New mortgage volumes have fallen as NSW’s market downturn continues to tighten its grip on the state, according to new research.
Data from the NSW Land Registry Services revealed that new mortgage volumes in the year to September 2022 decreased by 15,944 (8.7 per cent) when compared to the year preceding September 2021.
The research was based on official data from the NSW Land Registry Services and an analysis of newly originated mortgages in NSW. It excluded refinances and all mortgages registered on land titles outside NSW. Jerry Goldfried, head of data and insights at NSW Land Registry Services, explained the figures reflect the downturn experienced in the Sydney property market, which fell 1.3 per cent in October as part of a 10.2 per cent decline since peaking in January.

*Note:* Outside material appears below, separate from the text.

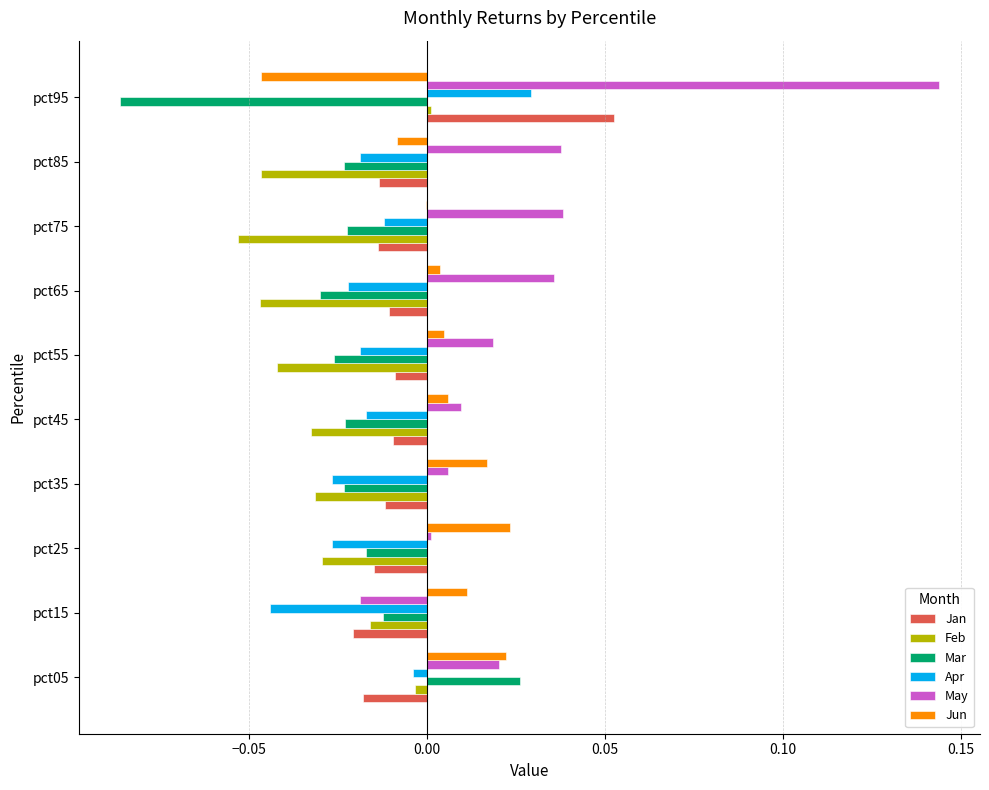

True or false: May has a value of 0.2 at pct95.

False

“The reason those banks experienced a decline in new mortgage volumes was because there were fewer active buyers in the market, compared to the property boom,” Mr Goldfried said.
“That can be seen in property price growth statistics, which show that Sydney’s median property price increased in the year to September 2021 but then fell in the year to September 2022.”

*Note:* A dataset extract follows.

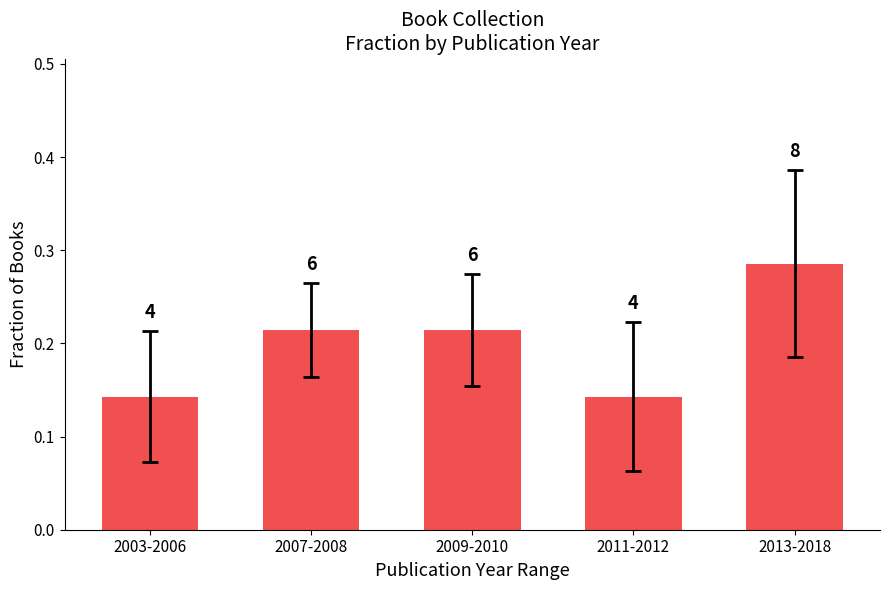

How many bars are there in total?

5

This resulted in the declines reported within NSW mortgage volumes throughout the 12 months to September 2022. During that time, just six lenders — three banks and three non-banks — reported a volume increase.

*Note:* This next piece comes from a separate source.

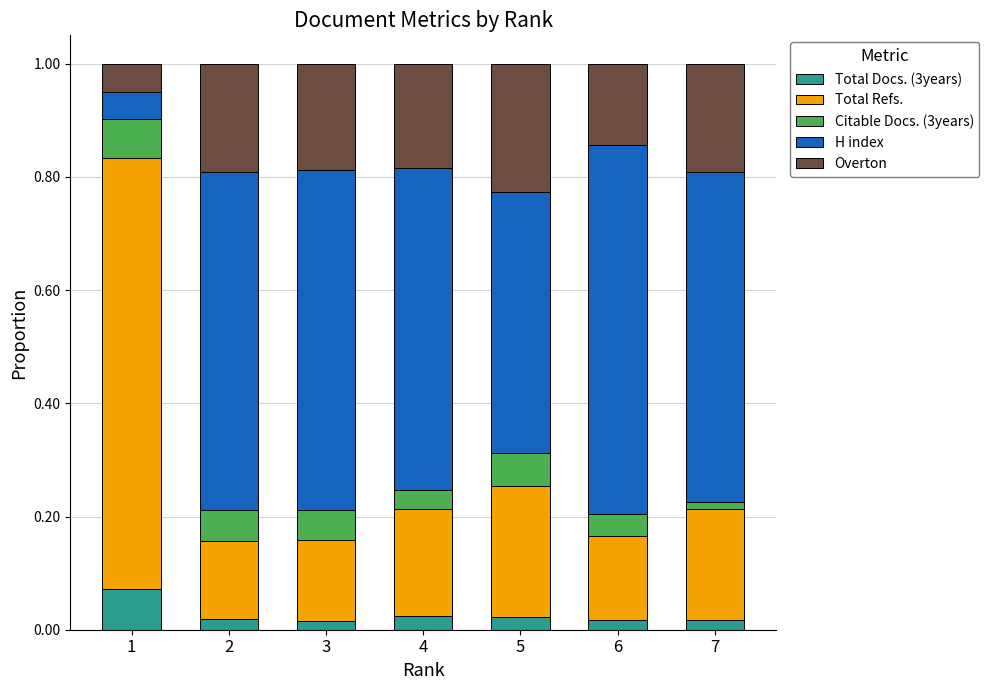

What is the total value across all series at 4?

1.0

MyState Bank nearly doubled its volume (+96.4 per cent), while Pepper Money experienced a 2.1 per cent increase. Conversely, Regional Australia Bank experienced volume declines totalling 27.1 per cent, whereas the shortest drop was Bank of Queensland’s 2.5 per cent.
Australia’s big four banks all fell victim to mortgage declines in NSW, as did other large institutions, Macquarie Bank, ING, Bendigo, and Adelaide Bank.
Mr Goldfried did note: “Sometimes it can be easier to grow when you’re a smaller institution, because you’re starting from a lower base.
“It’s also possible those institutions took certain strategic or marketing decisions that allowed them to do more new business, even as the market as a whole went backwards.”
Consistent interest rate increases across the last six months have also increased the difficulty with which Australians are able to service loans. Research from Roy Morgan earlier this month found 21.1 per cent of mortgagors were “at risk” of mortgage stress, with the potential for this figure to rise to 23.3 per cent should the Reserve Bank of Australia choose to enact another cash rate increase at its next monthly meeting.